TASK PROMPT: In the data below, one line contains "チーズケーキ、チーズスイーツ、ティラミスを記録するブログ" and a later one contains "terio seguirá avanzando". Print both, with every line between them, exactly and alone.
——————————
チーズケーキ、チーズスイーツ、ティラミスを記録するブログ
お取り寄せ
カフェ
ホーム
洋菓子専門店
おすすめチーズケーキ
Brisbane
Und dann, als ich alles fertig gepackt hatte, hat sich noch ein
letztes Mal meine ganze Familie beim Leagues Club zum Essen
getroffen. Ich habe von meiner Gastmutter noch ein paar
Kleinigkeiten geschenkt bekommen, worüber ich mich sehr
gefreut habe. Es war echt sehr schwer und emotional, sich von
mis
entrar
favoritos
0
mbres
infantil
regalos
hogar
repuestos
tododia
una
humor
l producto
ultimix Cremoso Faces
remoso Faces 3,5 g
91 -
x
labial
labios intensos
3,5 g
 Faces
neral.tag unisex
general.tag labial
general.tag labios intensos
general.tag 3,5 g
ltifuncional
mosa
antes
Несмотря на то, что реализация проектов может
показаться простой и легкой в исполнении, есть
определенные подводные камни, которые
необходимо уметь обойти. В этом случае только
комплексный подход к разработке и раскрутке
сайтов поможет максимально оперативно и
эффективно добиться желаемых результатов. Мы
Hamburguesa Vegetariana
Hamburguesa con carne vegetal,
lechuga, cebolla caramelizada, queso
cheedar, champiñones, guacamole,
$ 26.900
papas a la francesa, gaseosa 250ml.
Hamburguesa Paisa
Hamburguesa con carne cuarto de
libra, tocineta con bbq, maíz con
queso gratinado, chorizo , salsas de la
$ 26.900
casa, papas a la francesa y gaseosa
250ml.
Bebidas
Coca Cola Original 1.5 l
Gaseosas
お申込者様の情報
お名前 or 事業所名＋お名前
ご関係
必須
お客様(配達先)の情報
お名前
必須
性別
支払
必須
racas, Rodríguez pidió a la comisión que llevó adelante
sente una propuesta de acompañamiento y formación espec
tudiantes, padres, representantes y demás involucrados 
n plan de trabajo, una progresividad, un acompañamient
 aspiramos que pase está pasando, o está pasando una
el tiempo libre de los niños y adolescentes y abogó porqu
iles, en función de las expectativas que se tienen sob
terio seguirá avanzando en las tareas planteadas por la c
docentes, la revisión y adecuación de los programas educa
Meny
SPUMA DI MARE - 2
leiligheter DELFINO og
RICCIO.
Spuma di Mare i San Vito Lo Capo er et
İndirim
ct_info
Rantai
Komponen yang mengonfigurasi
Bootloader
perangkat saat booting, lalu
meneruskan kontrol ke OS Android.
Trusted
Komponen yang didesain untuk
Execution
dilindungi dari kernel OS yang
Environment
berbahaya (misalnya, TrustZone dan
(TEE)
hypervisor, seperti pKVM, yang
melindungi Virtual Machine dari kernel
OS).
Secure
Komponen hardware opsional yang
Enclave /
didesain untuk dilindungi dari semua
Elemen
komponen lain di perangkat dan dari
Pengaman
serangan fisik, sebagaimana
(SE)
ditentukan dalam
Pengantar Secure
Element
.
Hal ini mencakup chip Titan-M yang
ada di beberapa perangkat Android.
——————————
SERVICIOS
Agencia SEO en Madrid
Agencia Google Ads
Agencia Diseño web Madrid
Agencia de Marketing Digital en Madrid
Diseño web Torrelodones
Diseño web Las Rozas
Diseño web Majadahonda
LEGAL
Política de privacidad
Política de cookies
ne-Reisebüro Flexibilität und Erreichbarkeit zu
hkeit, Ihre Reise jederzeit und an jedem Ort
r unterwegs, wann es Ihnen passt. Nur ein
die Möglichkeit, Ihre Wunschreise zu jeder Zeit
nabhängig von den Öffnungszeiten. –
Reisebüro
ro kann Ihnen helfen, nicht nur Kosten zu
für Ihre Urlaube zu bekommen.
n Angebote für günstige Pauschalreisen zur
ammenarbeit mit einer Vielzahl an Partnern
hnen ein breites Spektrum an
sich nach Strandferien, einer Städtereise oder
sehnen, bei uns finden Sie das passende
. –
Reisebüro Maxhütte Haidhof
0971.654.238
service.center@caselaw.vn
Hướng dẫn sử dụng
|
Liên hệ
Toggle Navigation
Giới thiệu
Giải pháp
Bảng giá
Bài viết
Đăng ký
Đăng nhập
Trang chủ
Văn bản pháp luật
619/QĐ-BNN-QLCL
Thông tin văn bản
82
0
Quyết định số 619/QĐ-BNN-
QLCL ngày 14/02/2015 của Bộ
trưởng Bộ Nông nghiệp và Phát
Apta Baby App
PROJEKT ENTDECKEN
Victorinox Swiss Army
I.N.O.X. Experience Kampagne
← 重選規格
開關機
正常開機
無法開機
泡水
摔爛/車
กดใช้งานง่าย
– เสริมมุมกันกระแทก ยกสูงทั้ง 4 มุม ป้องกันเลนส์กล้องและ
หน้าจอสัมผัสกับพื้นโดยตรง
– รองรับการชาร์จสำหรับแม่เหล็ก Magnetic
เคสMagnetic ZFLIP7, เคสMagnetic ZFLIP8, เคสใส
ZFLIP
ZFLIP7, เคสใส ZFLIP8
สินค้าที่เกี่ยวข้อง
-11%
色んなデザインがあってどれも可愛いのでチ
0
——————————
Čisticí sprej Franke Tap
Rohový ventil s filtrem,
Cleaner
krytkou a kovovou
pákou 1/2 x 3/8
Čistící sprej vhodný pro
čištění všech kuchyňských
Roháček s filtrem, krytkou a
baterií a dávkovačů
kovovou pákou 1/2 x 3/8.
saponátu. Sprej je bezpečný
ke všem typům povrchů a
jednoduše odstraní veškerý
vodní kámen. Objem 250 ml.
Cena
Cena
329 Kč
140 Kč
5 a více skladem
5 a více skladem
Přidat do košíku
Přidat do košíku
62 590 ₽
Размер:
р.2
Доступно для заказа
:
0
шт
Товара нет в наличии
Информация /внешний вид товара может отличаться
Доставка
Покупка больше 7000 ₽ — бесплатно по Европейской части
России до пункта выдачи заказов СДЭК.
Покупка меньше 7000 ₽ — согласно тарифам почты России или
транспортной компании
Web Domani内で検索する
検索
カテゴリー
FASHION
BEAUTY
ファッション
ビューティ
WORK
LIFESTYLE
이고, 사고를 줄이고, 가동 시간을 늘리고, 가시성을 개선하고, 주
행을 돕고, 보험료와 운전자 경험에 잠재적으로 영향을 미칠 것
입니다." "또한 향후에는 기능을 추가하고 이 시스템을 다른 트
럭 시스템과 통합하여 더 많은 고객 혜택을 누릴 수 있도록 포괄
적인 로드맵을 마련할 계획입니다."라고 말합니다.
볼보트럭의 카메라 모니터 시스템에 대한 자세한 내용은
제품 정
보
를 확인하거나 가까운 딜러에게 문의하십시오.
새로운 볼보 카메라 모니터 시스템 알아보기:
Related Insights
——————————
FINISHED EXERCISE:
チーズケーキ、チーズスイーツ、ティラミスを記録するブログ
お取り寄せ
カフェ
ホーム
洋菓子専門店
おすすめチーズケーキ
Brisbane
Und dann, als ich alles fertig gepackt hatte, hat sich noch ein
letztes Mal meine ganze Familie beim Leagues Club zum Essen
getroffen. Ich habe von meiner Gastmutter noch ein paar
Kleinigkeiten geschenkt bekommen, worüber ich mich sehr
gefreut habe. Es war echt sehr schwer und emotional, sich von
mis
entrar
favoritos
0
mbres
infantil
regalos
hogar
repuestos
tododia
una
humor
l producto
ultimix Cremoso Faces
remoso Faces 3,5 g
91 -
x
labial
labios intensos
3,5 g
 Faces
neral.tag unisex
general.tag labial
general.tag labios intensos
general.tag 3,5 g
ltifuncional
mosa
antes
Несмотря на то, что реализация проектов может
показаться простой и легкой в исполнении, есть
определенные подводные камни, которые
необходимо уметь обойти. В этом случае только
комплексный подход к разработке и раскрутке
сайтов поможет максимально оперативно и
эффективно добиться желаемых результатов. Мы
Hamburguesa Vegetariana
Hamburguesa con carne vegetal,
lechuga, cebolla caramelizada, queso
cheedar, champiñones, guacamole,
$ 26.900
papas a la francesa, gaseosa 250ml.
Hamburguesa Paisa
Hamburguesa con carne cuarto de
libra, tocineta con bbq, maíz con
queso gratinado, chorizo , salsas de la
$ 26.900
casa, papas a la francesa y gaseosa
250ml.
Bebidas
Coca Cola Original 1.5 l
Gaseosas
お申込者様の情報
お名前 or 事業所名＋お名前
ご関係
必須
お客様(配達先)の情報
お名前
必須
性別
支払
必須
racas, Rodríguez pidió a la comisión que llevó adelante
sente una propuesta de acompañamiento y formación espec
tudiantes, padres, representantes y demás involucrados 
n plan de trabajo, una progresividad, un acompañamient
 aspiramos que pase está pasando, o está pasando una
el tiempo libre de los niños y adolescentes y abogó porqu
iles, en función de las expectativas que se tienen sob
terio seguirá avanzando en las tareas planteadas por la c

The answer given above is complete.